[Extracted page text data]
= = = = = = =

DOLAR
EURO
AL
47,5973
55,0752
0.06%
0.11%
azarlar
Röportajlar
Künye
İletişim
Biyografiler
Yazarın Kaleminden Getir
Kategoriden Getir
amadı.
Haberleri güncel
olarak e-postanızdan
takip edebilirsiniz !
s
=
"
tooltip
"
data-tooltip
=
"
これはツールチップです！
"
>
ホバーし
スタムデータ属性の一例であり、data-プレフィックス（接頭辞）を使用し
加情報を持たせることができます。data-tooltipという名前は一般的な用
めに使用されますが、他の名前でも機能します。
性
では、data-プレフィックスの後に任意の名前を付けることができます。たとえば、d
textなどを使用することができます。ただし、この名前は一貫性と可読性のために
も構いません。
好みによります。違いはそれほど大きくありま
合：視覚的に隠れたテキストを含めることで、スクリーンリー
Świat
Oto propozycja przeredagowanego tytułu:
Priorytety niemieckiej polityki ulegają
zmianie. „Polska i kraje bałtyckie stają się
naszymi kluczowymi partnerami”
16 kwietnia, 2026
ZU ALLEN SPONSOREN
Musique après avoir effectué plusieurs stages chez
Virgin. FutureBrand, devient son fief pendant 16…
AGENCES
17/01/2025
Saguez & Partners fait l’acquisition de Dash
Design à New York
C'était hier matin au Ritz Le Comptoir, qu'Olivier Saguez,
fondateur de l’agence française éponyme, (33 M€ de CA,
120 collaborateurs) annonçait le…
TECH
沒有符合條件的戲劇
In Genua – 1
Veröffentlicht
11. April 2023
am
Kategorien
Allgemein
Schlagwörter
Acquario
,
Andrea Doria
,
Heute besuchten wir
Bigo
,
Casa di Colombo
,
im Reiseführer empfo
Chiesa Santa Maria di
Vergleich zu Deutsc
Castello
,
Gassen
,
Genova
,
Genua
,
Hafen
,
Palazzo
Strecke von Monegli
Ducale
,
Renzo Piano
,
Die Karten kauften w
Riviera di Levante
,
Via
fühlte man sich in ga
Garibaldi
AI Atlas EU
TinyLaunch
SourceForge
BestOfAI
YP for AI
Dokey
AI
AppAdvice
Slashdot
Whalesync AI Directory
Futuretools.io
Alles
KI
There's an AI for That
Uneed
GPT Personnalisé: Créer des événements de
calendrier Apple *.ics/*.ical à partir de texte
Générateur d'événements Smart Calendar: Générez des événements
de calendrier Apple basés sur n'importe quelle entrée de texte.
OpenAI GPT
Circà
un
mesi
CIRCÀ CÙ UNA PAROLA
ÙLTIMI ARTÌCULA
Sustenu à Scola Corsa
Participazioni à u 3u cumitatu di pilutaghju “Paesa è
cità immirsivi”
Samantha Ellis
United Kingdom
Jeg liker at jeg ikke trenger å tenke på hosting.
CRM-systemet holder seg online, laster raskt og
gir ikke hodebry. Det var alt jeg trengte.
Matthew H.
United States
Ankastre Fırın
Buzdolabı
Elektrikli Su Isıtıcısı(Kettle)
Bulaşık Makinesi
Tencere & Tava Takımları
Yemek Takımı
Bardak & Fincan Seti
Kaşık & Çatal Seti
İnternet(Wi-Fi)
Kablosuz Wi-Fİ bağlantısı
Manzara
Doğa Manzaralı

= = = = = = =

Task prompt:
Give every line above again, word for word.

Response:
DOLAR
EURO
AL
47,5973
55,0752
0.06%
0.11%
azarlar
Röportajlar
Künye
İletişim
Biyografiler
Yazarın Kaleminden Getir
Kategoriden Getir
amadı.
Haberleri güncel
olarak e-postanızdan
takip edebilirsiniz !
s
=
"
tooltip
"
data-tooltip
=
"
これはツールチップです！
"
>
ホバーし
スタムデータ属性の一例であり、data-プレフィックス（接頭辞）を使用し
加情報を持たせることができます。data-tooltipという名前は一般的な用
めに使用されますが、他の名前でも機能します。
性
では、data-プレフィックスの後に任意の名前を付けることができます。たとえば、d
textなどを使用することができます。ただし、この名前は一貫性と可読性のために
も構いません。
好みによります。違いはそれほど大きくありま
合：視覚的に隠れたテキストを含めることで、スクリーンリー
Świat
Oto propozycja przeredagowanego tytułu:
Priorytety niemieckiej polityki ulegają
zmianie. „Polska i kraje bałtyckie stają się
naszymi kluczowymi partnerami”
16 kwietnia, 2026
ZU ALLEN SPONSOREN
Musique après avoir effectué plusieurs stages chez
Virgin. FutureBrand, devient son fief pendant 16…
AGENCES
17/01/2025
Saguez & Partners fait l’acquisition de Dash
Design à New York
C'était hier matin au Ritz Le Comptoir, qu'Olivier Saguez,
fondateur de l’agence française éponyme, (33 M€ de CA,
120 collaborateurs) annonçait le…
TECH
沒有符合條件的戲劇
In Genua – 1
Veröffentlicht
11. April 2023
am
Kategorien
Allgemein
Schlagwörter
Acquario
,
Andrea Doria
,
Heute besuchten wir
Bigo
,
Casa di Colombo
,
im Reiseführer empfo
Chiesa Santa Maria di
Vergleich zu Deutsc
Castello
,
Gassen
,
Genova
,
Genua
,
Hafen
,
Palazzo
Strecke von Monegli
Ducale
,
Renzo Piano
,
Die Karten kauften w
Riviera di Levante
,
Via
fühlte man sich in ga
Garibaldi
AI Atlas EU
TinyLaunch
SourceForge
BestOfAI
YP for AI
Dokey
AI
AppAdvice
Slashdot
Whalesync AI Directory
Futuretools.io
Alles
KI
There's an AI for That
Uneed
GPT Personnalisé: Créer des événements de
calendrier Apple *.ics/*.ical à partir de texte
Générateur d'événements Smart Calendar: Générez des événements
de calendrier Apple basés sur n'importe quelle entrée de texte.
OpenAI GPT
Circà
un
mesi
CIRCÀ CÙ UNA PAROLA
ÙLTIMI ARTÌCULA
Sustenu à Scola Corsa
Participazioni à u 3u cumitatu di pilutaghju “Paesa è
cità immirsivi”
Samantha Ellis
United Kingdom
Jeg liker at jeg ikke trenger å tenke på hosting.
CRM-systemet holder seg online, laster raskt og
gir ikke hodebry. Det var alt jeg trengte.
Matthew H.
United States
Ankastre Fırın
Buzdolabı
Elektrikli Su Isıtıcısı(Kettle)
Bulaşık Makinesi
Tencere & Tava Takımları
Yemek Takımı
Bardak & Fincan Seti
Kaşık & Çatal Seti
İnternet(Wi-Fi)
Kablosuz Wi-Fİ bağlantısı
Manzara
Doğa Manzaralı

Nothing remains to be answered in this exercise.